The overwhelming lessons that all Hola Code’s alumni praise is how the bootcamp delivers more than just coding, but also important life skills that allow for the transition to Mexico to be easier. Through reasoning and problem solving, many are grateful for the structure and direction that Hola Code provides Mexicans new to the country.
Though many of their students had joined Hola Code feeling “American,” the values that the group provides adds to the larger picture of Mexico’s growing tech scenes.
‘‘The biggest challenge for the tech sector in the country is access to human capital and the second one is retaining the talent.’’ By fine-tuning the country’s coding talent pools with bicultural young developers that speak English, Spanish and also JavaScript, the organization contributes to growing tech hubs such as Tijuana, Guadalajara and Mexico City, which are increasingly gaining global attention.

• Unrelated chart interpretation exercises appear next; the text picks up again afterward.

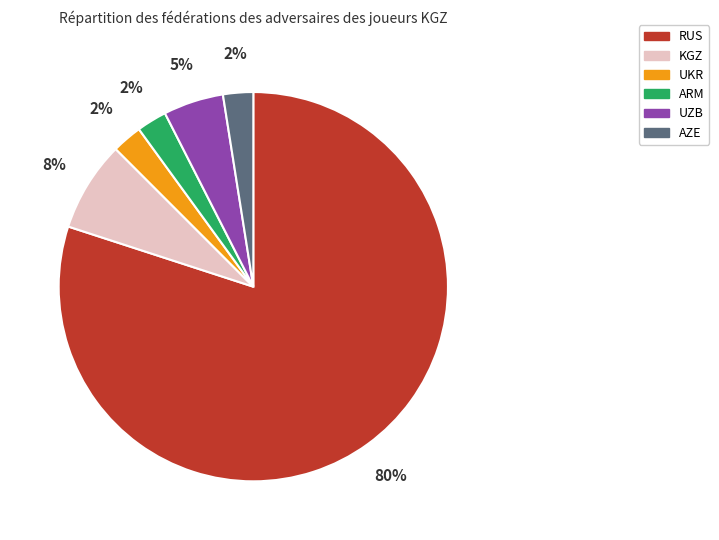

Which has a higher value, UZB or KGZ?

KGZ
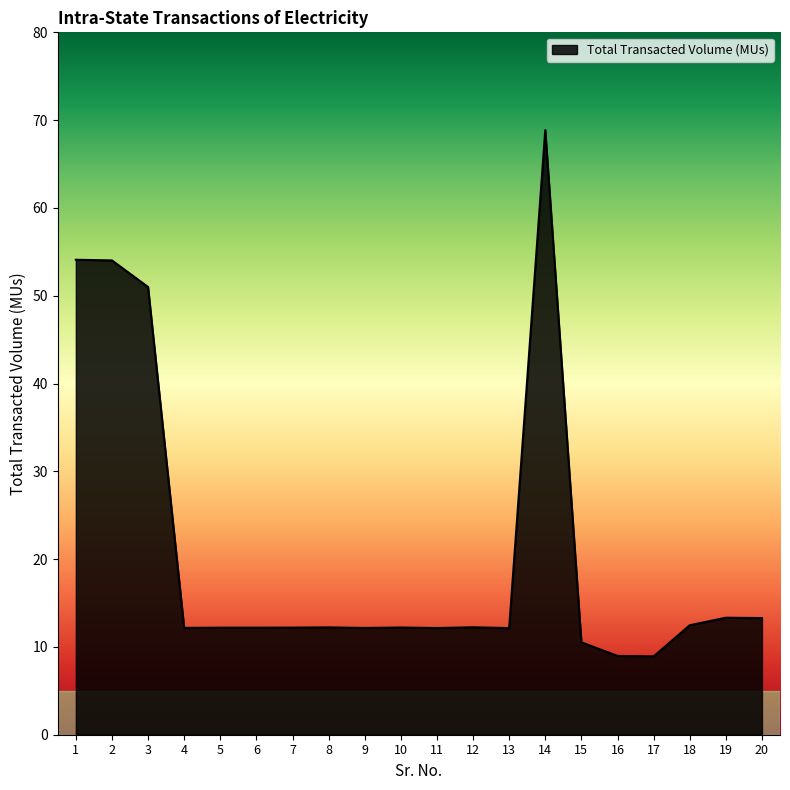

What is the difference between the maximum and minimum values?

59.9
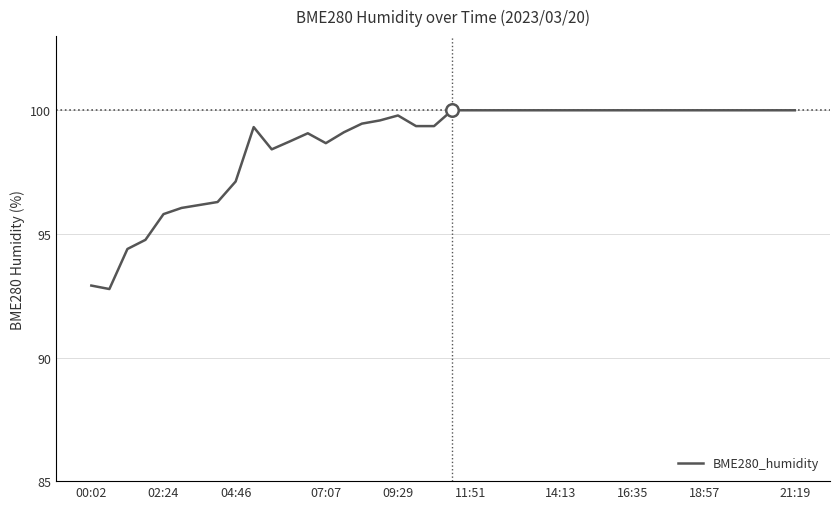

What is the greatest value displayed?

100.0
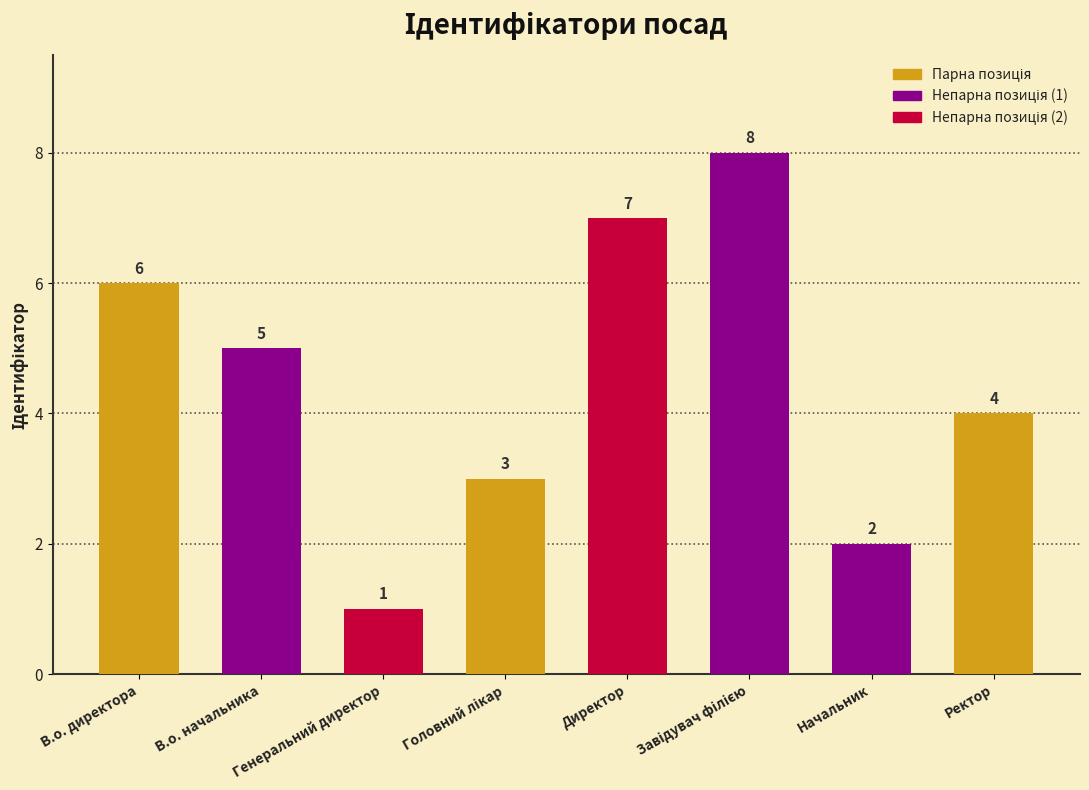

What is the greatest value displayed?

8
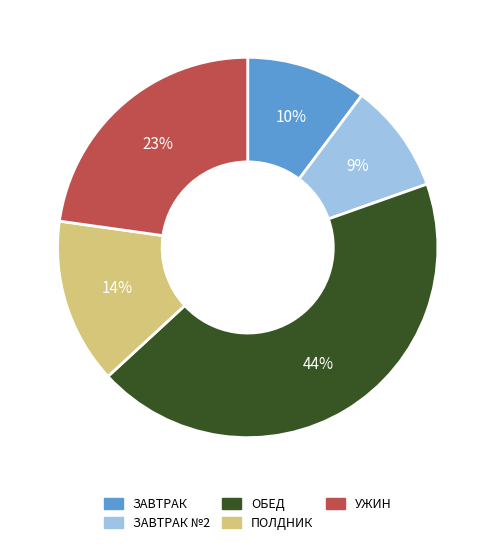

Is there a majority slice in this chart?

No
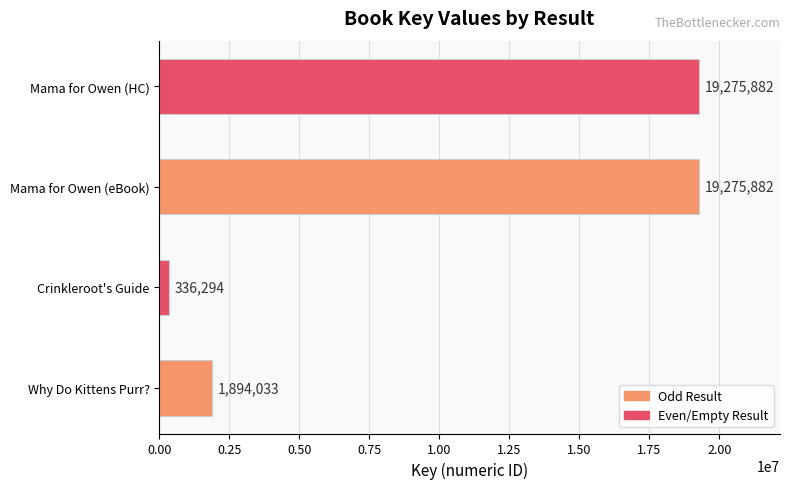

Between Why Do Kittens Purr? and Crinkleroot's Guide, which is larger?

Why Do Kittens Purr?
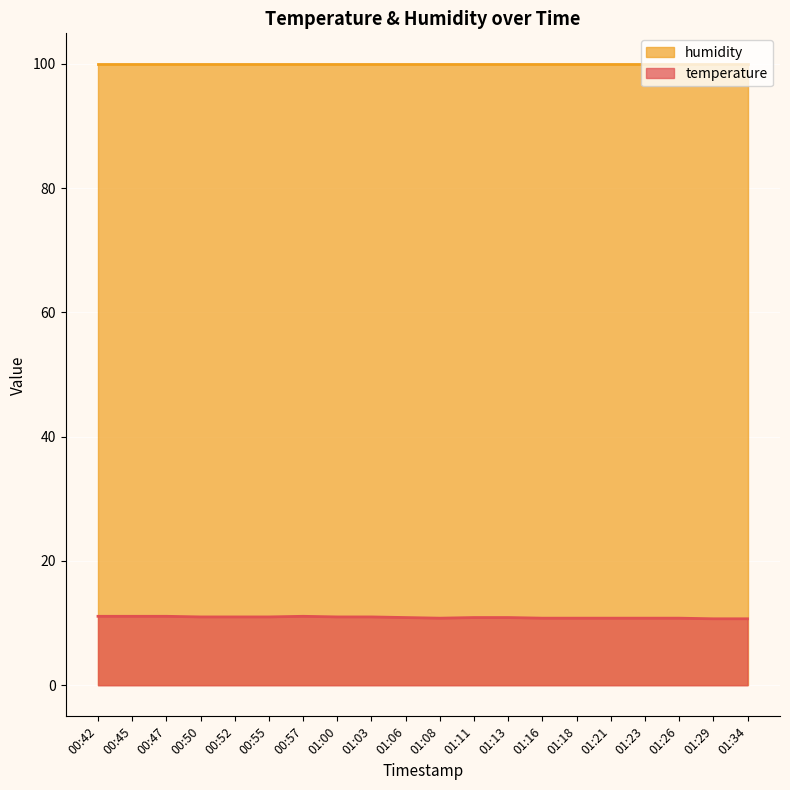

How many interior local peaks (higher than both neighbors) does the data have?

1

Hola Code is one of just a few life-changing organizations filling the gap in an immigration story that is seldom covered by the media.
Providing social mobility to people that have been forced to return through education, employment and exposure to tech pioneers, Hola Code’s alumni are spreading the message of integration through education far and wide across the globe.
As long as the fragility of migration continues to be tested, however, Torres and her team have work to do in their mission to produce Mexico’s next pioneering coding generation.